As for the Silvercup Rocket, after spending nearly 20 years decaying outdoors in northern Michigan as the partially repainted Space Ship Mars, it was purchased by Greg Ward, senior curator of Air Zoo in Kalamazoo, MI where it’s undergoing a full restoration.

Citroen T55 TeleAvia Promotional Bus

Citroen T55 Telavia bus(images via: Dark Roasted Blend and Voiture-Miniature-Shop)

Built for a subsidiary of the French SUD Aviation company using Citroen’s versatile U55 truck/bus chassis (more on that later), the custom-bodied T55 bus was designed by Philippe Charbonneaux to showcase the FRIGEAVIA/TELEAVIA home appliances brand. Four special T55 buses displaying fin-tastic coachwork by Leffondré were built and driven to places like the Tour de France where they might receive maximum exposure.

The Luer Meat Rocket

Luer Meat Rocket(image via: That Hartford Guy)
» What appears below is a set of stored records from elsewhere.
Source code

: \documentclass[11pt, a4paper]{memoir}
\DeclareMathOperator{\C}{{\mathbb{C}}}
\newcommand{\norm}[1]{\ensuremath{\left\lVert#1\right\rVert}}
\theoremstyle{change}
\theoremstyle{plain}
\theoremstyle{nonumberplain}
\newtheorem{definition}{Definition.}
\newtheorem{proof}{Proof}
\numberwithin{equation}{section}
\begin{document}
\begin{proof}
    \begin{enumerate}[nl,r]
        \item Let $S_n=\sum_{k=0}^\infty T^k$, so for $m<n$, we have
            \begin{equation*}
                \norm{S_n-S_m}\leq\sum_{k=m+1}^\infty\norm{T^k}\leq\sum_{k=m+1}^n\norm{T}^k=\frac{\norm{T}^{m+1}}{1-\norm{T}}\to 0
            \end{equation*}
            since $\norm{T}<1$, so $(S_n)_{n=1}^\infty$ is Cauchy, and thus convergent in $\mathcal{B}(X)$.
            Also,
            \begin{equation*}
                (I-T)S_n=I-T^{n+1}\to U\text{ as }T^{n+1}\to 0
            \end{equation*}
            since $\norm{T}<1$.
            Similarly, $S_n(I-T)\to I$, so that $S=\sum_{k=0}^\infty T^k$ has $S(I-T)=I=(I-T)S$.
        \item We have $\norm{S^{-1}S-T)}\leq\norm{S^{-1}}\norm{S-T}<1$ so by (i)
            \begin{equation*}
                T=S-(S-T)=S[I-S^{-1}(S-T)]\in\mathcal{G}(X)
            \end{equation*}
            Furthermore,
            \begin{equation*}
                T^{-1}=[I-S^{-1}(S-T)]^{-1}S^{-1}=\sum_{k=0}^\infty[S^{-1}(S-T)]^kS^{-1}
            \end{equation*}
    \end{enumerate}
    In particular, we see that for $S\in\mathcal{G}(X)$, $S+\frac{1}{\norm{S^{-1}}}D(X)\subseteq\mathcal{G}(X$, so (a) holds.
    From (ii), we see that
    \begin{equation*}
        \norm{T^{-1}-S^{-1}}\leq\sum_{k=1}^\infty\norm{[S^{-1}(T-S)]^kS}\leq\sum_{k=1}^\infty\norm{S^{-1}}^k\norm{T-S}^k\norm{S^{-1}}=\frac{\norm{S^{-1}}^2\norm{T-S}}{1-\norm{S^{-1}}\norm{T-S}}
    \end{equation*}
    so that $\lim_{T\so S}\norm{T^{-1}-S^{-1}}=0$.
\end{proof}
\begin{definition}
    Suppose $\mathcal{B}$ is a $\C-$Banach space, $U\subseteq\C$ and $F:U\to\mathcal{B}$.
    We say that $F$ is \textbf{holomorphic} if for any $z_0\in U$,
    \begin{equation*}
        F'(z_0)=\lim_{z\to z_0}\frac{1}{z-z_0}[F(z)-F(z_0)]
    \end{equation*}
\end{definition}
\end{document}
The Luer Quality Meat Rocket was built in 1955 and was to Luer Quality Meats of Los Angeles what the Weinermobile was to Oscar Meyer. Luer spared no small expense to have Standard Carriage Works modify the trailer to resemble the Terra IV spaceship from the 1950-55 TV series Space Patrol. The rocket was designed to be suitably spacey inside and out, featuring nifty options such as a large movie screen up front, seats for 24, a vibrating floor to simulate launches, air conditioning, and a bubble machine that provided “exhaust” during appearances at grocery stores and in parades.

Luer Meat Rocket(images via: Roadside Resort and The Prescott Daily Courier)

The Luer Meat Rocket (quiet there, Beavis and Butthead) changed hands a number of times following a long and successful promotion career, and its survival to the present day is largely due to years of outdoor storage in the arid California desert and in Prescott Valley, Arizona. Owned for nearly 20 years by Steve LaVigne (above) who paid a whole $ 100 for it, the rocket was sold in 2007 to memorabilia collectors John and Peter Kleeman of Litchfield, Connecticut. That’s where the Luer Meat Rocket resides these days, undergoing a full restoration at the Space Age Museum.